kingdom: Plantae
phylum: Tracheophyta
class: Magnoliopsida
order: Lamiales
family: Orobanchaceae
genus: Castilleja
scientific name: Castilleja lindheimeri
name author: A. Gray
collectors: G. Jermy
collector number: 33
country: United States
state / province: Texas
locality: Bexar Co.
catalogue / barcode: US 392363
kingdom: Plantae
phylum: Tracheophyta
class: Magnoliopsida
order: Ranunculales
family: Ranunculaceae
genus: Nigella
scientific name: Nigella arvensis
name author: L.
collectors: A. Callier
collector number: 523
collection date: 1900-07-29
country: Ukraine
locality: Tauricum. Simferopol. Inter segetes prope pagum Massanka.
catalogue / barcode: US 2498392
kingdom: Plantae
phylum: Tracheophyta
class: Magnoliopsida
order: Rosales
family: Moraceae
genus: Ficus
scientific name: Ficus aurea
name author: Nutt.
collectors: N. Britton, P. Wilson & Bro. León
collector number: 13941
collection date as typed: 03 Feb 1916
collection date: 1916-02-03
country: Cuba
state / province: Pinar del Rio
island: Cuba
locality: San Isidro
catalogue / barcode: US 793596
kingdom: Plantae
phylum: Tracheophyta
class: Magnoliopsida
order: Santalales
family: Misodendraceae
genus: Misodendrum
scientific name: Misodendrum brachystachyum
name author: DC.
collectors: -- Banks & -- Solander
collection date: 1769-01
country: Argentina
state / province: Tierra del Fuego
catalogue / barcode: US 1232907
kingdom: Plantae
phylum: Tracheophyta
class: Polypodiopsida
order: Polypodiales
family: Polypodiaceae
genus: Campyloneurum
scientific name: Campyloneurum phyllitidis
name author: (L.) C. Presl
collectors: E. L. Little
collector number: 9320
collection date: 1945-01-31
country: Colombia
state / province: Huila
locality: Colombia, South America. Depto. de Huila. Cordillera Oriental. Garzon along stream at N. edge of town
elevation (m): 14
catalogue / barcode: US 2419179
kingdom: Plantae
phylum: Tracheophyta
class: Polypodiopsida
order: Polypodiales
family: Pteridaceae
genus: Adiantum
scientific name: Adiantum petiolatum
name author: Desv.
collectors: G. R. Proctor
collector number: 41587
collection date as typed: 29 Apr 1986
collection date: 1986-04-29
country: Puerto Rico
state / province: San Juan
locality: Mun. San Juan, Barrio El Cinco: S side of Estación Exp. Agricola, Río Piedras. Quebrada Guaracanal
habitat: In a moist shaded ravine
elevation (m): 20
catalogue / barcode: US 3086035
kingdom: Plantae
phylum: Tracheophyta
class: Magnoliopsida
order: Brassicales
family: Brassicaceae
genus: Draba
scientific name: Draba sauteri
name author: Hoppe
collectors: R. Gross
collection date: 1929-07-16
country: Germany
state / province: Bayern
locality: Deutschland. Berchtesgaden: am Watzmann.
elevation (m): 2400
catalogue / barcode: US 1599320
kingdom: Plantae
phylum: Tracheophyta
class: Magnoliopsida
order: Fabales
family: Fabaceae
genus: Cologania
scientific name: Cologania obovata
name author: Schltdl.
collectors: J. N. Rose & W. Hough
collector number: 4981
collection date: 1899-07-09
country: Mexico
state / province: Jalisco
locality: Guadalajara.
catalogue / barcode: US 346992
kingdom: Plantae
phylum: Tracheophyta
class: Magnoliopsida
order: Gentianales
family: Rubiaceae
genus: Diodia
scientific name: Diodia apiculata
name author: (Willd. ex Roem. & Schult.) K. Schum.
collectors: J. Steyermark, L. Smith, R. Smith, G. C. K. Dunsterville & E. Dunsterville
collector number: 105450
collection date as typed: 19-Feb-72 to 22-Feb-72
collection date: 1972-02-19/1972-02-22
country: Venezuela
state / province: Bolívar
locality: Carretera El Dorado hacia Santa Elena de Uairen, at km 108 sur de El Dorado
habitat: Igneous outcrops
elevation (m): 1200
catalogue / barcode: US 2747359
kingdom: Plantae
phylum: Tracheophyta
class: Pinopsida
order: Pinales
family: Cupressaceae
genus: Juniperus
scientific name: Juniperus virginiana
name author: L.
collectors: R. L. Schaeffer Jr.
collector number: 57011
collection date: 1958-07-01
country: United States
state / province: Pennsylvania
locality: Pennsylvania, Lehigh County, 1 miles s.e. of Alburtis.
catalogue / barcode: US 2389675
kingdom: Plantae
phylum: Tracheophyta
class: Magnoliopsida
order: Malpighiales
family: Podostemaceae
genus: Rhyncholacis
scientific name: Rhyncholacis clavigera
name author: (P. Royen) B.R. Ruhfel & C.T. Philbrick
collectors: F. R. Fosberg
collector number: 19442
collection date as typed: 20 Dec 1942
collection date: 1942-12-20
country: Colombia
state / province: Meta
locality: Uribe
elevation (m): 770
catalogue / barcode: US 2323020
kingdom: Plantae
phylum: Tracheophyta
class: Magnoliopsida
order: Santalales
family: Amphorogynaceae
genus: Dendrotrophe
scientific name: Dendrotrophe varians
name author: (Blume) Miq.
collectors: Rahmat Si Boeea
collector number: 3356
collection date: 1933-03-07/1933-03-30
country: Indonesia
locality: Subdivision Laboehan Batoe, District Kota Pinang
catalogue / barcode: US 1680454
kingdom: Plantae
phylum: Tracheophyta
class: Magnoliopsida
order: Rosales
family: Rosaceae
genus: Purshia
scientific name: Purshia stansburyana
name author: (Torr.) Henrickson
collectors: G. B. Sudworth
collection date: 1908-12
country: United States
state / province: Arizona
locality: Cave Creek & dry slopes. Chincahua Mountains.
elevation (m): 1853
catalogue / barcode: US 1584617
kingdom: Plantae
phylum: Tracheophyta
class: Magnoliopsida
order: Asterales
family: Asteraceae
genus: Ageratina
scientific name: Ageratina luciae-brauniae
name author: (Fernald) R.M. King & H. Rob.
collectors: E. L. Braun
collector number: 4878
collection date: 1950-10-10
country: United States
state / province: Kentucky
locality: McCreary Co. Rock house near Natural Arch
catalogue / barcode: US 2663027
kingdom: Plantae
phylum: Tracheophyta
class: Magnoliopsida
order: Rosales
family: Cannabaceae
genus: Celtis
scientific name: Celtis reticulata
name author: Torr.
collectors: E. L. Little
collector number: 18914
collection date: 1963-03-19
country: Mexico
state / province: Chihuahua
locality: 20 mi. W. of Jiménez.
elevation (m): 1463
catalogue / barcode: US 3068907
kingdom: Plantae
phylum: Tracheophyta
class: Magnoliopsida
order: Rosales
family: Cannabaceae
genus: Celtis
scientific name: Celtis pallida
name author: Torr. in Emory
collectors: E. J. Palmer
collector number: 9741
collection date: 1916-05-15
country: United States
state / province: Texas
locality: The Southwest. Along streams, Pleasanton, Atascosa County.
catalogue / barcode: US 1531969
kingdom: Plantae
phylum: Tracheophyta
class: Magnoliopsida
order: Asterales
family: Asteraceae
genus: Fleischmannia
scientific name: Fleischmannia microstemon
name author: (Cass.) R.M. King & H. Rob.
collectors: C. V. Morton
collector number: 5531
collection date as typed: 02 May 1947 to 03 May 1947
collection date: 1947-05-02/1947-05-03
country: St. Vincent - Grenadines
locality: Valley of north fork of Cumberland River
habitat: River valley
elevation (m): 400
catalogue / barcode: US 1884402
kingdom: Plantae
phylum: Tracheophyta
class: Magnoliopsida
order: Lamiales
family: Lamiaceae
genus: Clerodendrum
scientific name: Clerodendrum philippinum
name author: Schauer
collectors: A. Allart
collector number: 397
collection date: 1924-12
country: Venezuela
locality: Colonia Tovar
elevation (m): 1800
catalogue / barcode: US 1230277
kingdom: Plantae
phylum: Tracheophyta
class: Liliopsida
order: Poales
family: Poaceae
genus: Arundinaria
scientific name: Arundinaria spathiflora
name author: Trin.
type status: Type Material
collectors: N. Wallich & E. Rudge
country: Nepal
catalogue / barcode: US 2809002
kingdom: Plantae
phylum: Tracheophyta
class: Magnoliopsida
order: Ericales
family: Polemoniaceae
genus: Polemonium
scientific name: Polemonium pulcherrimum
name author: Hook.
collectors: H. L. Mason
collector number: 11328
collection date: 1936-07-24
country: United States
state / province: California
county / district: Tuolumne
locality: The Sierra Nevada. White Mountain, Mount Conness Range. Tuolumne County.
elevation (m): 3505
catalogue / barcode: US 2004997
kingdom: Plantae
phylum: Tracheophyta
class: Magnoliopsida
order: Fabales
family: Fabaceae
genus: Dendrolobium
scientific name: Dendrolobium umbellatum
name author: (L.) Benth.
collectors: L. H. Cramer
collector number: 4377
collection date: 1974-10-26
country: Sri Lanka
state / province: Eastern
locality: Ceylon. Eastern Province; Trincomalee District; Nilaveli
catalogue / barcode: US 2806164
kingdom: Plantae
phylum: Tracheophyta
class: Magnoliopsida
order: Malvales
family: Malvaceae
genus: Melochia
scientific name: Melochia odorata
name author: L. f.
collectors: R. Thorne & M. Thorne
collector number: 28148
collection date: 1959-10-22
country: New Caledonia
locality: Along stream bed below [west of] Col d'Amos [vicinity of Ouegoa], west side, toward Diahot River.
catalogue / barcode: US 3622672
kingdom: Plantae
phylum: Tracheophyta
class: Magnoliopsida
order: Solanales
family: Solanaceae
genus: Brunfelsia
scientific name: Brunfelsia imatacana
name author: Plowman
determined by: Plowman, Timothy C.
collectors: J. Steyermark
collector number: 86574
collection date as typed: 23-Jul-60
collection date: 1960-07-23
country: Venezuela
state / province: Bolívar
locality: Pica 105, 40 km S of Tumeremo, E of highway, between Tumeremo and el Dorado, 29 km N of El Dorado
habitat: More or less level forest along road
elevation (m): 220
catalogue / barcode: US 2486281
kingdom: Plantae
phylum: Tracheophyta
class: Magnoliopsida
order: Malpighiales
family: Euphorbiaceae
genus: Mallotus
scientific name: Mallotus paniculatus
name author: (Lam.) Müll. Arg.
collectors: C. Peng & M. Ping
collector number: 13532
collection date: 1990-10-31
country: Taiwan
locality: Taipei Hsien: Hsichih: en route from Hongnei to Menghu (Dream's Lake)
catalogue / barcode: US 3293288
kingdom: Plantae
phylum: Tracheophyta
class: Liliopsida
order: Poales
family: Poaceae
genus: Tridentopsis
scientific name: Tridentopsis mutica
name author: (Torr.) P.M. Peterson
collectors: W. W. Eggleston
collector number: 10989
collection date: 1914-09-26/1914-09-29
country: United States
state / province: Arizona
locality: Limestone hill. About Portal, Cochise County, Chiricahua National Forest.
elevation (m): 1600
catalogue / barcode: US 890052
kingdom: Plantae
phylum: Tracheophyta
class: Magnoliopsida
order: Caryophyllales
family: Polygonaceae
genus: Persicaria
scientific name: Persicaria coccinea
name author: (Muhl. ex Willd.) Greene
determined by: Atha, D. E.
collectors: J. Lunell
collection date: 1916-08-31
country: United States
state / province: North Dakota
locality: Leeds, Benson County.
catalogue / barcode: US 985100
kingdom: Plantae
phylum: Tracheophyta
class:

Instruction: Retype the rows above word for word, from their first line through the line containing "locality: Bexar Co.", including both of those lines.

The response:
kingdom: Plantae
phylum: Tracheophyta
class: Magnoliopsida
order: Lamiales
family: Orobanchaceae
genus: Castilleja
scientific name: Castilleja lindheimeri
name author: A. Gray
collectors: G. Jermy
collector number: 33
country: United States
state / province: Texas
locality: Bexar Co.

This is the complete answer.